Within the records below is a range that opens at the line with "shows no protein" and closes at the line with "IHC image of". Return that range word for word, both ends included, and only that range.

Records contained in a dataset
● ● ● ●

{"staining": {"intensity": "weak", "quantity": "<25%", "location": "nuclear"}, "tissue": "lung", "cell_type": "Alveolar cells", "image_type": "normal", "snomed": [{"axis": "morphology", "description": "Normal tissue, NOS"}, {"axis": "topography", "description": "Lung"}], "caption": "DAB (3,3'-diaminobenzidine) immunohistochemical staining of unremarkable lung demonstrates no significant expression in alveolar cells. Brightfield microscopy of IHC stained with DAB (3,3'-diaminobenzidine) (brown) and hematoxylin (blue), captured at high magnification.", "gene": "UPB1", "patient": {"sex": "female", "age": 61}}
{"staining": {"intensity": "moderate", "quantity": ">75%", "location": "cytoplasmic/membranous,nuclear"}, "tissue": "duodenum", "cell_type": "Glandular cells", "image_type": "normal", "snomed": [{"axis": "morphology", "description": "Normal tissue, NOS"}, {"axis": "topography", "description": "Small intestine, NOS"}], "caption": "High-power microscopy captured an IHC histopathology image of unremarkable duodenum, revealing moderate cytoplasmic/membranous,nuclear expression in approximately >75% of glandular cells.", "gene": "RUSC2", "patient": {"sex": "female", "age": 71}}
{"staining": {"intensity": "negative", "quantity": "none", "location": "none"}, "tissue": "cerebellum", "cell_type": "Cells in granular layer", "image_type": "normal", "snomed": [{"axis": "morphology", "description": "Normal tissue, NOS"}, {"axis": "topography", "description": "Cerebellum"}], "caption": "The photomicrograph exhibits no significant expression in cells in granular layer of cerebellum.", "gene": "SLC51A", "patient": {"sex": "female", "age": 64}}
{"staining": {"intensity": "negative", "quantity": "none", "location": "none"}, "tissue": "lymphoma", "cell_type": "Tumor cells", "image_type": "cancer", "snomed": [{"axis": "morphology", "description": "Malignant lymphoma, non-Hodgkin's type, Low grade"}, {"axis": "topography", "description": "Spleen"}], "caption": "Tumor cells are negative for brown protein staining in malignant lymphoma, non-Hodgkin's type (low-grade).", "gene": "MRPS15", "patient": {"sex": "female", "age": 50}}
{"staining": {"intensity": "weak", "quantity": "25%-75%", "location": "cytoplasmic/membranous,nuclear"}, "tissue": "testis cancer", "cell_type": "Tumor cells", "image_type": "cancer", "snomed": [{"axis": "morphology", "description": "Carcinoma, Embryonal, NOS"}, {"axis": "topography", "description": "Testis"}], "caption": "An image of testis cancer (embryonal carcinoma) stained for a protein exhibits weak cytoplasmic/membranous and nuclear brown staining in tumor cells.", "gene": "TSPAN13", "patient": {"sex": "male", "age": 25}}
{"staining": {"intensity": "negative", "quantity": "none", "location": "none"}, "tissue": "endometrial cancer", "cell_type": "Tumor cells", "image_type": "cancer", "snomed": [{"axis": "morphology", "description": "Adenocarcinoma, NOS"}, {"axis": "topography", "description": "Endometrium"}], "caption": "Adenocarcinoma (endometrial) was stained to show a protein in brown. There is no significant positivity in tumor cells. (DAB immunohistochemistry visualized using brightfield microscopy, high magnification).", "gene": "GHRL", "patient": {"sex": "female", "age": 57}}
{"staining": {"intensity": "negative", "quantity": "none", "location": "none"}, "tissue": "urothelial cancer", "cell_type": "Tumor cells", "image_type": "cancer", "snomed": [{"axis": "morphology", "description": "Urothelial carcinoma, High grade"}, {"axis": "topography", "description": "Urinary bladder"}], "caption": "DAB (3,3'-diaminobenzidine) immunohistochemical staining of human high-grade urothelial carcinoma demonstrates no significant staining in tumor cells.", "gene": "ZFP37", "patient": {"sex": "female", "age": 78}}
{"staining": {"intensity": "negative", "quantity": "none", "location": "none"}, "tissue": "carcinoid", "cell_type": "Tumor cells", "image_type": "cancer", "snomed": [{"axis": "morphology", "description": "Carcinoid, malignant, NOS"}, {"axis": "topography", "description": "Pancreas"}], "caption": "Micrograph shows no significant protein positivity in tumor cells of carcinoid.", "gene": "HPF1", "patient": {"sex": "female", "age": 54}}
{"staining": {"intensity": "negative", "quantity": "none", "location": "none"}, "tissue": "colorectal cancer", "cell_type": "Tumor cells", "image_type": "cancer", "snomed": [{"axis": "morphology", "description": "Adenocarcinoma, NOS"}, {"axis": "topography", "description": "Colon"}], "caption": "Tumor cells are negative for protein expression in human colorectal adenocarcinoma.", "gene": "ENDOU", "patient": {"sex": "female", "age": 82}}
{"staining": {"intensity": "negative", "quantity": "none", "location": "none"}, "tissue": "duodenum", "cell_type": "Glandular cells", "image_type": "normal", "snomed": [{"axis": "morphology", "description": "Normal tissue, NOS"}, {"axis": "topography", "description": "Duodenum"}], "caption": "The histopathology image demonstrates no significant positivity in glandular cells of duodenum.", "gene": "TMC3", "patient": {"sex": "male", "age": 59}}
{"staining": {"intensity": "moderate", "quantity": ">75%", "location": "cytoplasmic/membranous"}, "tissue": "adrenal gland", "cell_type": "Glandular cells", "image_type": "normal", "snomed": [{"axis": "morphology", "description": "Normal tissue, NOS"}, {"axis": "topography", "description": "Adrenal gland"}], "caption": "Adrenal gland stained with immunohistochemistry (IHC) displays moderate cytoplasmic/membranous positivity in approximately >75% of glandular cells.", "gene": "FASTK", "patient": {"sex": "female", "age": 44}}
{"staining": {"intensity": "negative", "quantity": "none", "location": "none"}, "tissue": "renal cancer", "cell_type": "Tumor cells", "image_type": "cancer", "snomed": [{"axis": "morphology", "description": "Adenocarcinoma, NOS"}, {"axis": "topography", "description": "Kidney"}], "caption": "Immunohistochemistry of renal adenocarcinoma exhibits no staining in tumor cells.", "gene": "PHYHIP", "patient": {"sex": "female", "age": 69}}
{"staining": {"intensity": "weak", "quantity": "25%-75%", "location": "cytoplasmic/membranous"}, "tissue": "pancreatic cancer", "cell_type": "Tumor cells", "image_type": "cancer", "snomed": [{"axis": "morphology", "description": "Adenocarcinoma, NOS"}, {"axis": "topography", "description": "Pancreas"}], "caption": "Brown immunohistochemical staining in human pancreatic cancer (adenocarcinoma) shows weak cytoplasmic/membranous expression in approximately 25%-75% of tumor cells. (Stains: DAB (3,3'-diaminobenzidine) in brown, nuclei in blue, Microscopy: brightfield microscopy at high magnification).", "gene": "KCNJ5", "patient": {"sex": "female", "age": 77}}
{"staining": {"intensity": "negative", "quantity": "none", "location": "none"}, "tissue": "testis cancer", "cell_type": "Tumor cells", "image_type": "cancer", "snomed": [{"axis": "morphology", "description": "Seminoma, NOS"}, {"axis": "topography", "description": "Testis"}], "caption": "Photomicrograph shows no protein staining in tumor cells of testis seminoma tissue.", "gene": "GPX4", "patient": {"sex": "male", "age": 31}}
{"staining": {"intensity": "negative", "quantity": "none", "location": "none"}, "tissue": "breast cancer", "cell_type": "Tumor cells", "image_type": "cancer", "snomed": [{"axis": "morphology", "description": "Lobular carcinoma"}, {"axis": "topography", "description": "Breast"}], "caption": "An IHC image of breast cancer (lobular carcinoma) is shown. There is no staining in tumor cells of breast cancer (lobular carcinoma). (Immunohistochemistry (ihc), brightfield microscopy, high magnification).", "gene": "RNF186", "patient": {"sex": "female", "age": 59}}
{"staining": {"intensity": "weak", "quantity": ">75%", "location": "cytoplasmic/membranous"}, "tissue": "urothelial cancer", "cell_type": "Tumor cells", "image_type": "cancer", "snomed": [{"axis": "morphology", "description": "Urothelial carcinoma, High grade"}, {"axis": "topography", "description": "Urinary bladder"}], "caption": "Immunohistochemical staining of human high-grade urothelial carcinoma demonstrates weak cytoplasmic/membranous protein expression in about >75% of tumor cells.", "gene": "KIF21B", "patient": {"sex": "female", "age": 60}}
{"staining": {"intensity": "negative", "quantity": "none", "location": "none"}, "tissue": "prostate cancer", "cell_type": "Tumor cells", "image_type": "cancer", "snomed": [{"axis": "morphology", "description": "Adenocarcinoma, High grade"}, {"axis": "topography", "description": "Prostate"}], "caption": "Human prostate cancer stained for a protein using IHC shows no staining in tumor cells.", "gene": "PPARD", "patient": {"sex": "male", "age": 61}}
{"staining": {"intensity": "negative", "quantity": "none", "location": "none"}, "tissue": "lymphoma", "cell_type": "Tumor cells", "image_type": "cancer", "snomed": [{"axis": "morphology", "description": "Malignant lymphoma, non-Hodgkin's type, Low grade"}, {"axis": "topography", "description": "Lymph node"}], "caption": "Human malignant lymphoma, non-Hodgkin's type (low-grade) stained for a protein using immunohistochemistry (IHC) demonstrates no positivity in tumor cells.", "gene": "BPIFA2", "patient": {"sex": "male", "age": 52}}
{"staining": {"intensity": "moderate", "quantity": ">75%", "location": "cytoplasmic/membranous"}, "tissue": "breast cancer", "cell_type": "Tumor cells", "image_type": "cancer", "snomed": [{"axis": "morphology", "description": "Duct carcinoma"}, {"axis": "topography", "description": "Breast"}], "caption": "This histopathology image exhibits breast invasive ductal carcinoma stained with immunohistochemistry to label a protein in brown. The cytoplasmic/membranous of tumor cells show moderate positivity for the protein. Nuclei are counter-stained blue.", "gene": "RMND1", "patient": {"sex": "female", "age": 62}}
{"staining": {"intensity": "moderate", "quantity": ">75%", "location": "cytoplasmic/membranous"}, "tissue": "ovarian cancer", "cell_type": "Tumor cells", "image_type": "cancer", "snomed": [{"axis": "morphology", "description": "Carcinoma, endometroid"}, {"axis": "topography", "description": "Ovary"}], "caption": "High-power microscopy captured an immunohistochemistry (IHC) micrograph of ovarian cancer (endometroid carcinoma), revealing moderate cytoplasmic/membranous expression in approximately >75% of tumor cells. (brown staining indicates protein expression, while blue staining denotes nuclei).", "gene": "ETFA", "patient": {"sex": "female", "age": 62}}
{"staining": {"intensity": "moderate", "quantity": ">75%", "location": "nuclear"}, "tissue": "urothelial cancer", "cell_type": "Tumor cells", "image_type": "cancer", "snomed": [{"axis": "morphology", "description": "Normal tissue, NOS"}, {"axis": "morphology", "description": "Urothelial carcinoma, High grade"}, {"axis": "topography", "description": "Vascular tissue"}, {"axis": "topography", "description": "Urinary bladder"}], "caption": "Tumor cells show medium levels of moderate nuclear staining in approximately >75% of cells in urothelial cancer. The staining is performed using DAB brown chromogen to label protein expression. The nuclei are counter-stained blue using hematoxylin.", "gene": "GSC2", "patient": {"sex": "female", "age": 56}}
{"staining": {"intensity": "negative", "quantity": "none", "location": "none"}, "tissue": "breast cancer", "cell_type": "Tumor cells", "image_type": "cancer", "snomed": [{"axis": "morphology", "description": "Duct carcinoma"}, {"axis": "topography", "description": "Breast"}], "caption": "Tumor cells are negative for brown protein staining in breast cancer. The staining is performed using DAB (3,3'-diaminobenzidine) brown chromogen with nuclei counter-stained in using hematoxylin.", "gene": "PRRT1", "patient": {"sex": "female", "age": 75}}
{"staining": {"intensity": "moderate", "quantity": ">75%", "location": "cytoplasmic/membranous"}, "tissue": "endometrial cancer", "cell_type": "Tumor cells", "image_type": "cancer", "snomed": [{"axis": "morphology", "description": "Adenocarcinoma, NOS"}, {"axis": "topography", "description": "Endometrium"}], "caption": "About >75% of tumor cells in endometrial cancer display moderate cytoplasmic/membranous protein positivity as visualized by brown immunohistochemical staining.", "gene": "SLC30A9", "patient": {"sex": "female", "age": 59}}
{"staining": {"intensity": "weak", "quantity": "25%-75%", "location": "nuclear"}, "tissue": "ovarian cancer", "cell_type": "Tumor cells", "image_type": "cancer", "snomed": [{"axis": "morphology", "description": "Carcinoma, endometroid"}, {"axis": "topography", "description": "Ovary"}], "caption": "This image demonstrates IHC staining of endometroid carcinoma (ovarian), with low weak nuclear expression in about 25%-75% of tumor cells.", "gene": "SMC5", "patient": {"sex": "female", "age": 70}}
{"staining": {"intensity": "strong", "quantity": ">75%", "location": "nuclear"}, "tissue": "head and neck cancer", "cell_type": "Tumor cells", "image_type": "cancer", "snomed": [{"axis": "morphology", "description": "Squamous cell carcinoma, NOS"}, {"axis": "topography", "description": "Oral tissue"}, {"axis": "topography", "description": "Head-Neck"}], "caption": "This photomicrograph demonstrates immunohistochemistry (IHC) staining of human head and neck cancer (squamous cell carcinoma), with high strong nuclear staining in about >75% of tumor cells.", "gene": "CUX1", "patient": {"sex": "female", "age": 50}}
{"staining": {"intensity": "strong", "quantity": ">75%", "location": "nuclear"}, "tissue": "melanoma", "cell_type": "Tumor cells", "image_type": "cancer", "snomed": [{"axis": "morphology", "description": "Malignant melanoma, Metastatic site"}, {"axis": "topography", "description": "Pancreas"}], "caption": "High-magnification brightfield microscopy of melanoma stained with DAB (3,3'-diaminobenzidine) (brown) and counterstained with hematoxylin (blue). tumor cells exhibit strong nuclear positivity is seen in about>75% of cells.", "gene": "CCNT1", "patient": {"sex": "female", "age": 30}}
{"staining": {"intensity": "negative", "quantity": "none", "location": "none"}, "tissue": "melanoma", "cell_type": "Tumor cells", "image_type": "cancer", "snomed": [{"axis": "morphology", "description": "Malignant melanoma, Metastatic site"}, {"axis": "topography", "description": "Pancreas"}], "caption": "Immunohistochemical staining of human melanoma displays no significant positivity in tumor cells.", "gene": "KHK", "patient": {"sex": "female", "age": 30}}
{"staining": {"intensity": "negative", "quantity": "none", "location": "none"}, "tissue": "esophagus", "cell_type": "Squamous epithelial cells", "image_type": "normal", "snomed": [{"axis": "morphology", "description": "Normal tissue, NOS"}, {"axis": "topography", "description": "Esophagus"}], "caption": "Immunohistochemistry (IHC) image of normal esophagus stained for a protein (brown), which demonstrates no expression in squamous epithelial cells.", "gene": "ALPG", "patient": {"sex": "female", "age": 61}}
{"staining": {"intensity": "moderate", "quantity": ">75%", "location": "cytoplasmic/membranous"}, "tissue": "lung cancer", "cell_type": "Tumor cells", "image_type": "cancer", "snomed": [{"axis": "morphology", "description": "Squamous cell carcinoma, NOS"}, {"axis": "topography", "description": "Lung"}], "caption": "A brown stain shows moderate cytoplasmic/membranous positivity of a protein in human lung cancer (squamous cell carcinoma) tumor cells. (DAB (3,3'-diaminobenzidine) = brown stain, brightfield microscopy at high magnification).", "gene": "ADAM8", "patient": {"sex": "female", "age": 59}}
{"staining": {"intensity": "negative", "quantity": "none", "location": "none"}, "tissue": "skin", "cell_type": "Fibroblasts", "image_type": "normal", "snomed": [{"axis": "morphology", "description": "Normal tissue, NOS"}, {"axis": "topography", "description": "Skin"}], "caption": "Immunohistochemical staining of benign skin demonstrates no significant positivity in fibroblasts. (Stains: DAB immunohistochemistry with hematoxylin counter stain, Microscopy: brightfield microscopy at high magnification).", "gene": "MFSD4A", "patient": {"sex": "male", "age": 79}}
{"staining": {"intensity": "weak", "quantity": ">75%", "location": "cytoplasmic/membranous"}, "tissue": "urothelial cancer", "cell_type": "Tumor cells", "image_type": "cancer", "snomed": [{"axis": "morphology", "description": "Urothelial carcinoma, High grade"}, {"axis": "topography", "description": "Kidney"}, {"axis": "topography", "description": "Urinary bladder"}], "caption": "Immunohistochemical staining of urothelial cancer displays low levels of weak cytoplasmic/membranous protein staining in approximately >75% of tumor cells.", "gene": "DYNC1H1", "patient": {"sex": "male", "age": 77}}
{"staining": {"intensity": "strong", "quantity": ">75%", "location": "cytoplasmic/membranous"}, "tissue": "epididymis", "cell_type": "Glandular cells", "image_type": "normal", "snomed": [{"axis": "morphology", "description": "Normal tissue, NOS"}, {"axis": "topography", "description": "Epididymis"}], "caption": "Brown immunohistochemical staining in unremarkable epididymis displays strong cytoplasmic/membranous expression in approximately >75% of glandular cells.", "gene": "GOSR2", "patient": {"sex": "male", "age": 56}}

● ● ● ●

Exercise response =>
{"staining": {"intensity": "negative", "quantity": "none", "location": "none"}, "tissue": "testis cancer", "cell_type": "Tumor cells", "image_type": "cancer", "snomed": [{"axis": "morphology", "description": "Seminoma, NOS"}, {"axis": "topography", "description": "Testis"}], "caption": "Photomicrograph shows no protein staining in tumor cells of testis seminoma tissue.", "gene": "GPX4", "patient": {"sex": "male", "age": 31}}
{"staining": {"intensity": "negative", "quantity": "none", "location": "none"}, "tissue": "breast cancer", "cell_type": "Tumor cells", "image_type": "cancer", "snomed": [{"axis": "morphology", "description": "Lobular carcinoma"}, {"axis": "topography", "description": "Breast"}], "caption": "An IHC image of breast cancer (lobular carcinoma) is shown. There is no staining in tumor cells of breast cancer (lobular carcinoma). (Immunohistochemistry (ihc), brightfield microscopy, high magnification).", "gene": "RNF186", "patient": {"sex": "female", "age": 59}}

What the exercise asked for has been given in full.